I am trying to implement asynchronous version of deep Q-learning algorithm with Python, which requires a shared neural network among different processes for asynchronous updates. I know that it is pretty difficult to share object itself in Python due to GIL, and I found that it may be possible to simply share its weights using https://docs.python.org/2/library/multiprocessing.html#multiprocessing.Array.

But the problem is this Array object is that it is 1D and does not support reshape() and flatten() operations, which means every time I want to copy local weights to global ones, I have to get all weights, reshape them and convert them to this Array. And when I want to copy weights back, I need to do opposite conversion, which would be quite computationally expensive. I am wondering if there are good ways to directly integrate some shared arrays (does not need to be this Array object) into the weights of neural networks so that every time when I call update() it would modify the global weights directly?

Thanks!


Answer:

The key is to allocate the memory for the numpy array using some kind of shared memory space. The multiprocessing.Array object is actually a really good way of achieving this. Then you can create a view of the Array object using numpy and all the views will share memory. You can do this once in your main process, or have each child process do it once before beginning it's work. I've written an example using the first method.
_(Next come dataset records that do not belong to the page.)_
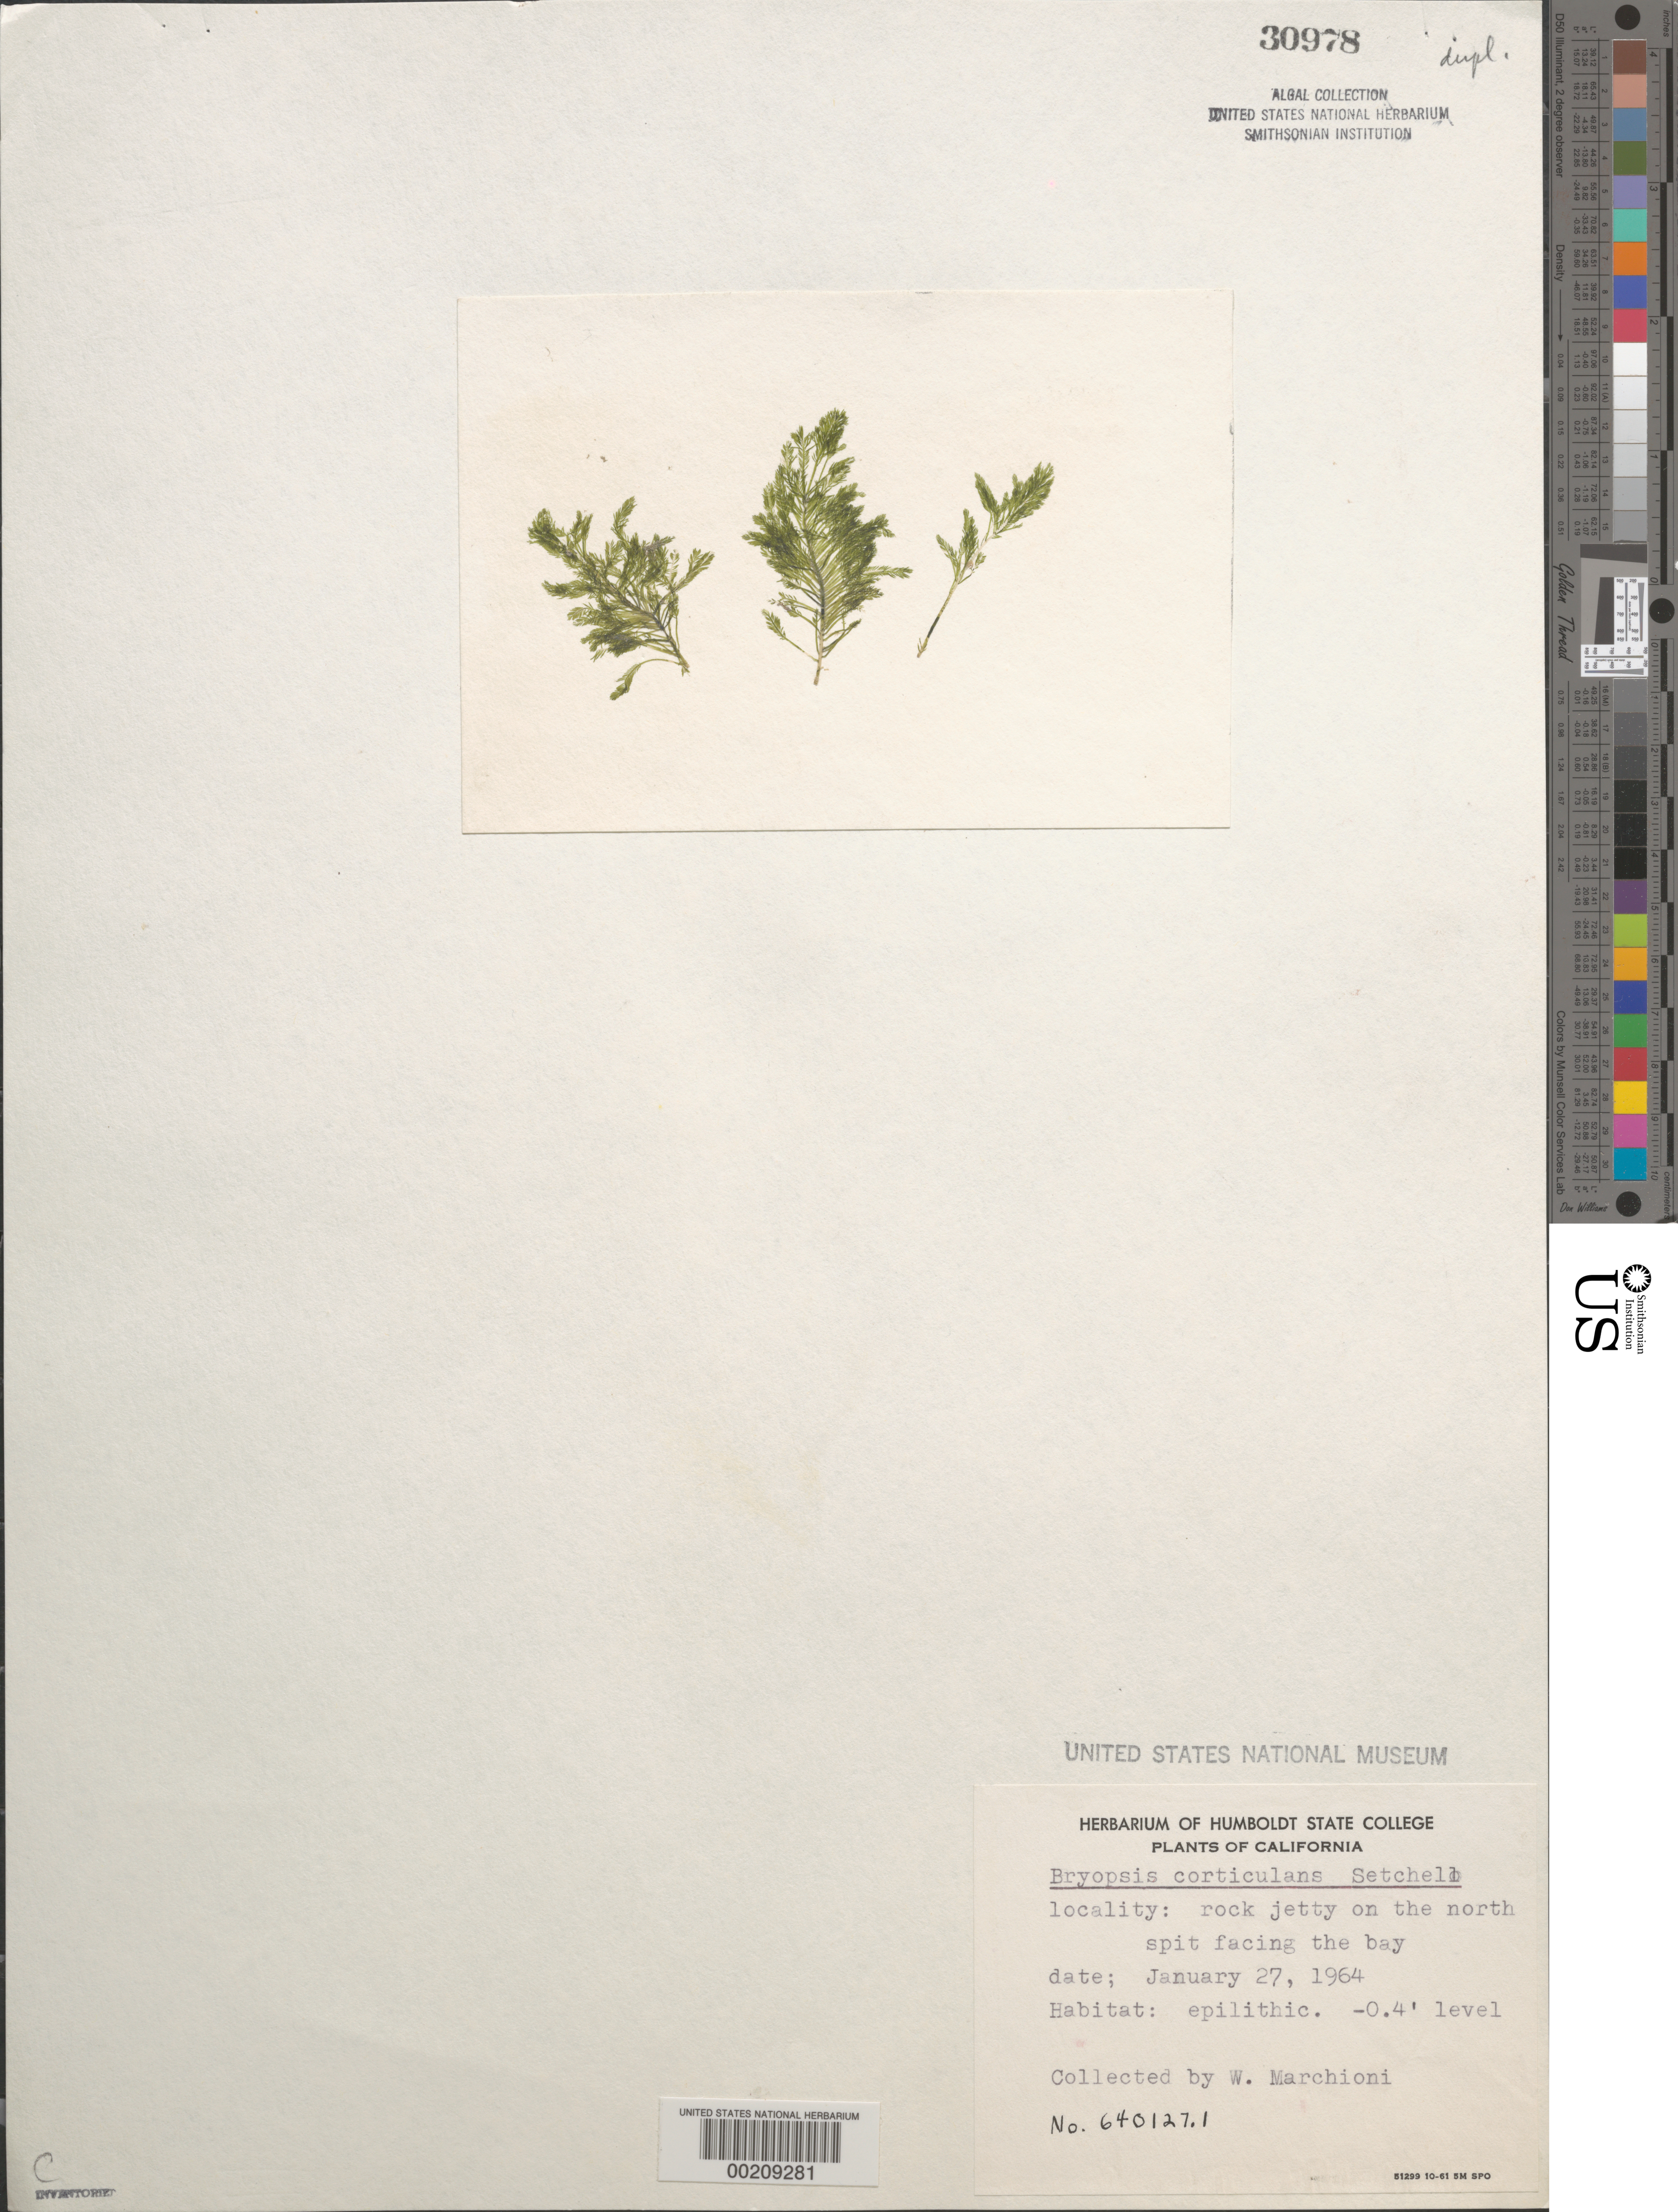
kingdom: Plantae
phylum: Chlorophyta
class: Ulvophyceae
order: Bryopsidales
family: Bryopsidaceae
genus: Bryopsis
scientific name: Bryopsis corticulans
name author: Setch. in Collins et al.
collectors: W. Marchioni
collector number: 640127.1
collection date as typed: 27 Jan 1964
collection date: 1964-01-27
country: United States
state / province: California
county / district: Humboldt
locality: Humboldt Bay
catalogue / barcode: US 30978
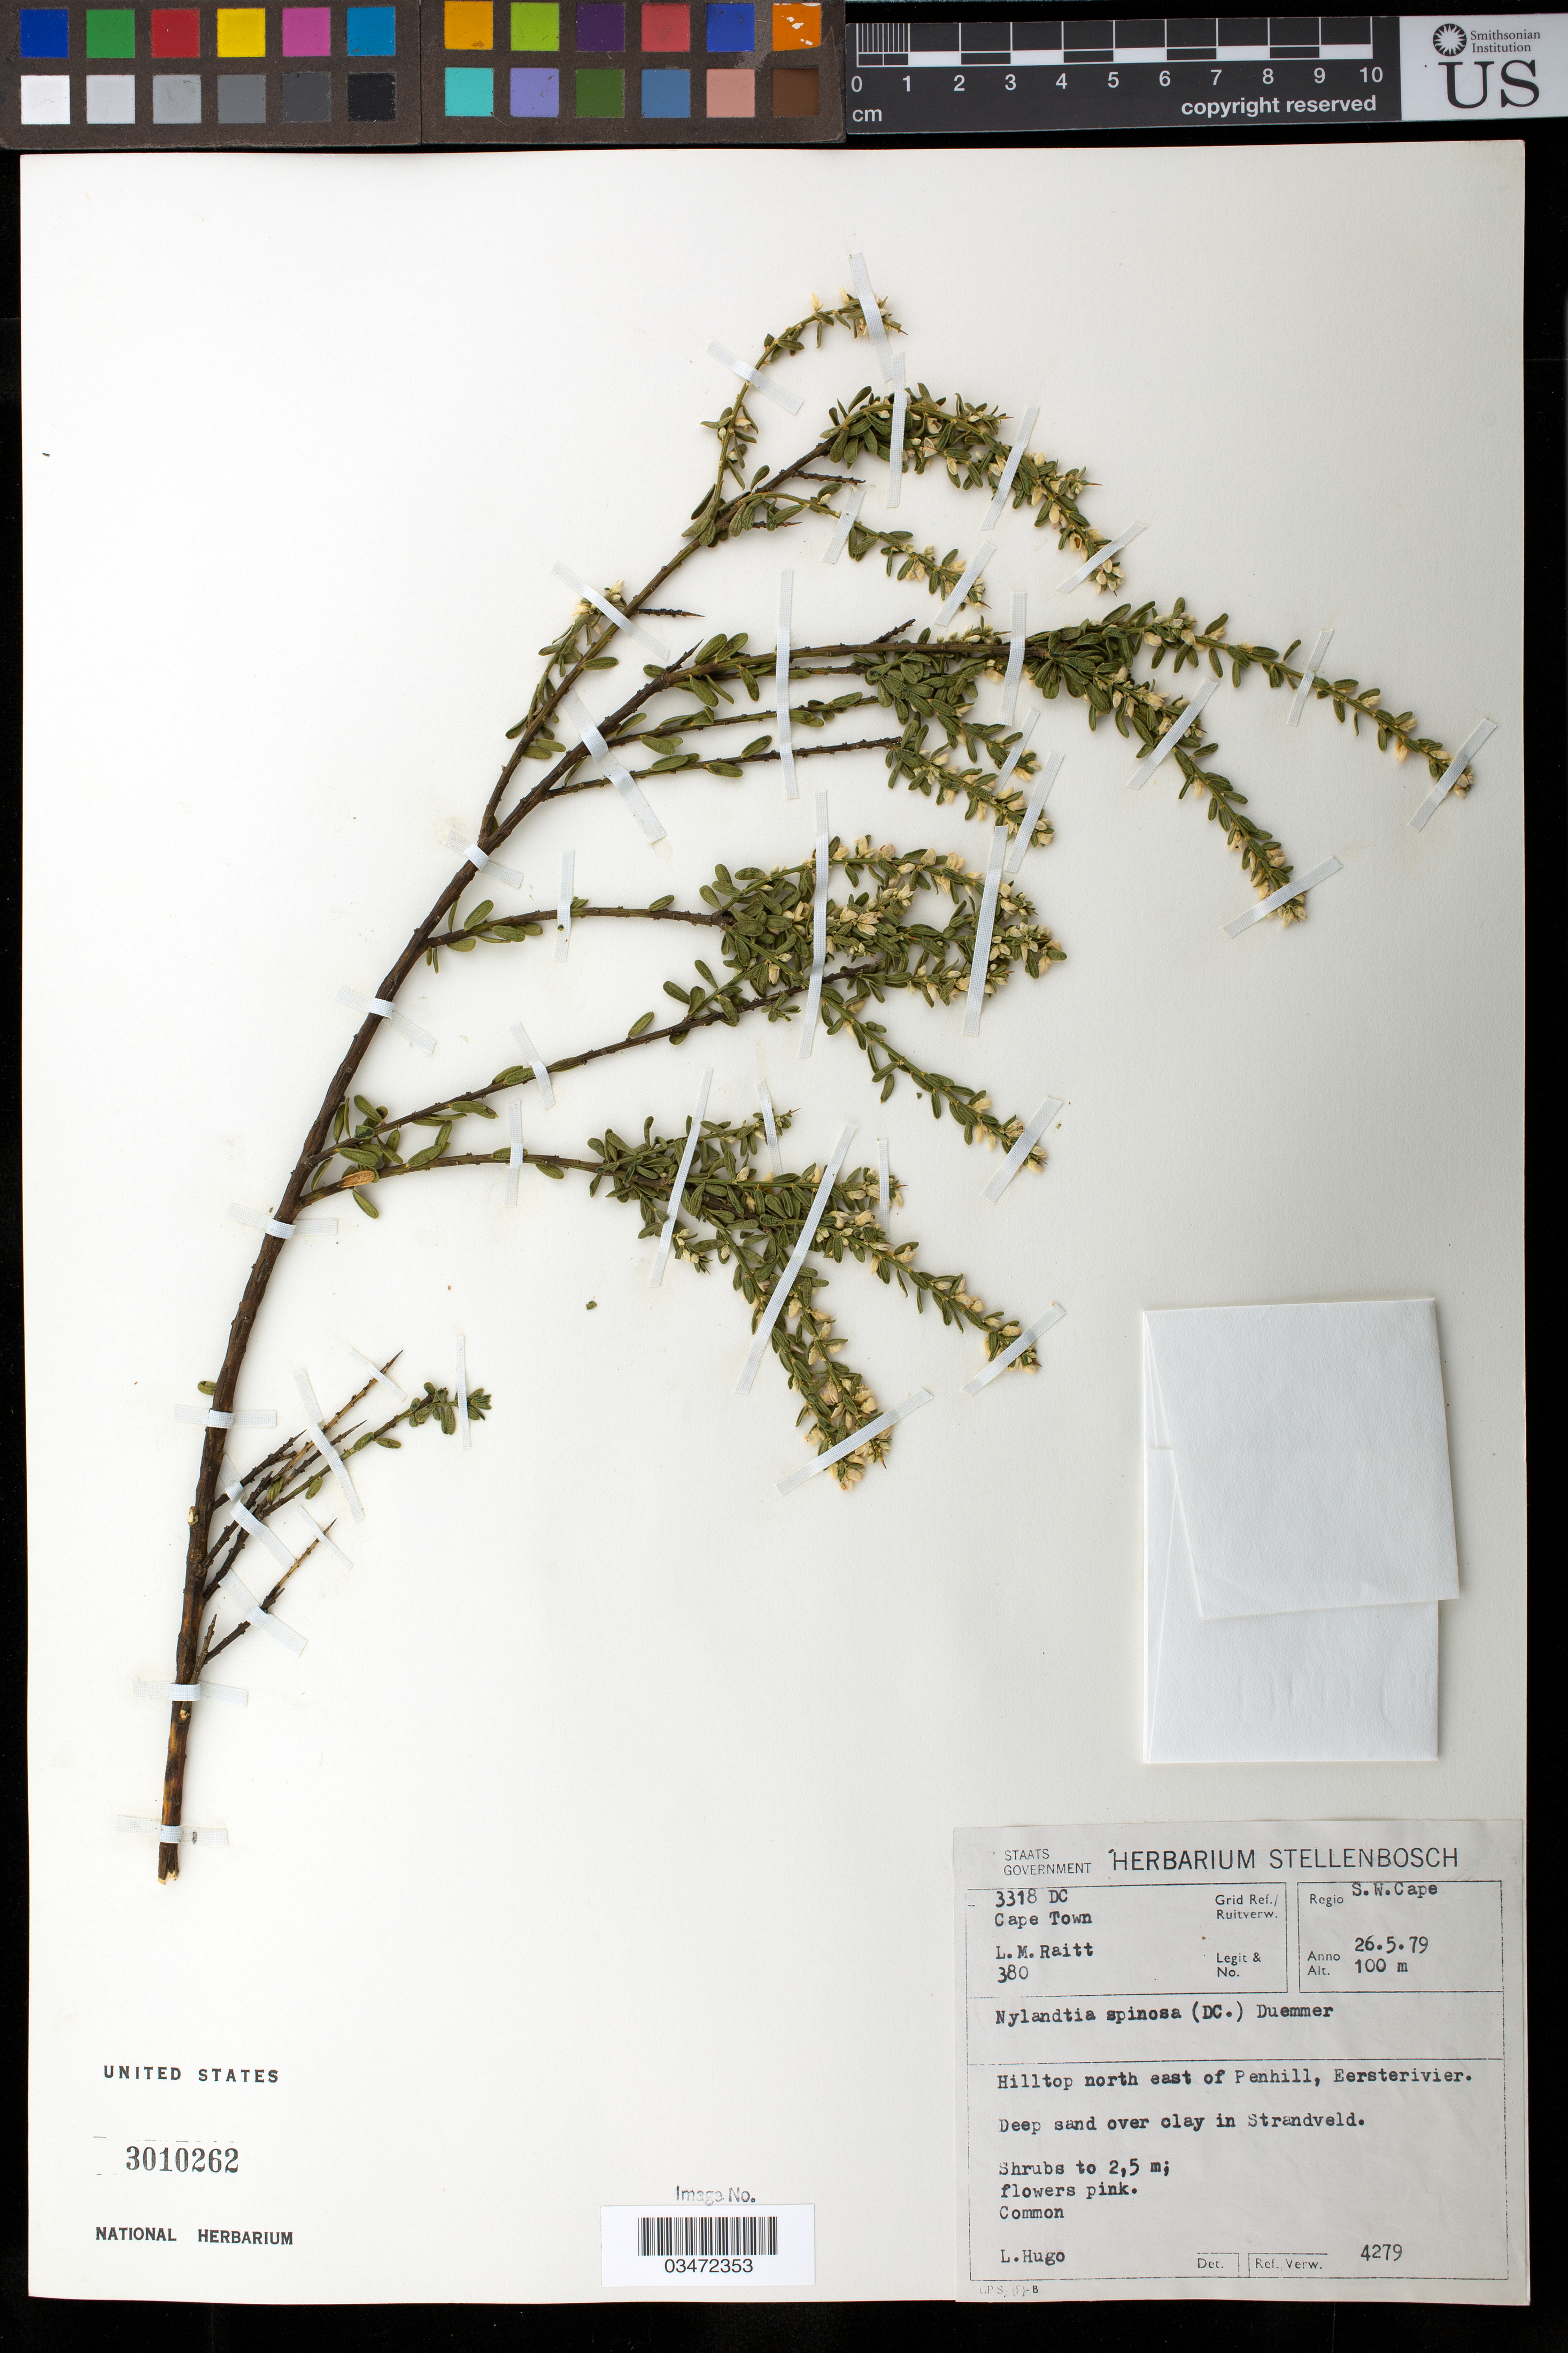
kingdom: Plantae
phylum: Tracheophyta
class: Magnoliopsida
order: Fabales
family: Polygalaceae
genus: Muraltia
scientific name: Muraltia spinosa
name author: (L.) F. Forest & J.C. Manning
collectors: L. Hugo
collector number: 4279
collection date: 1979-05-26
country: South Africa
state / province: Western Cape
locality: Eerste River, hilltop NE of Penhill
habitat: Deep sand over clay in Strandveld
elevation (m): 100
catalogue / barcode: US 3010262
Keep in mind that this is in no way "process safe" so you'll need to use your own locking.

from multiprocessing import Pool, Array
import numpy as np
import ctypes

shape = (10, 2)
_shared_array = Array(ctypes.c_double, np.prod(shape), lock=False)
shared_array = np.frombuffer(_shared_array, dtype='double').reshape(shape)

def target_func(index, value):
    shared_array[index, :] = value

p = Pool(4)
for i in range(10):
    p.apply_async(target_func, args=(i, i**2))

p.close()
p.join()

print shared_array
# [[  0.   0.]
#  [  1.   1.]
#  [  4.   4.]
#  [  9.   9.]
#  [ 16.  16.]
#  [ 25.  25.]
#  [ 36.  36.]
#  [ 49.  49.]
#  [ 64.  64.]
#  [ 81.  81.]]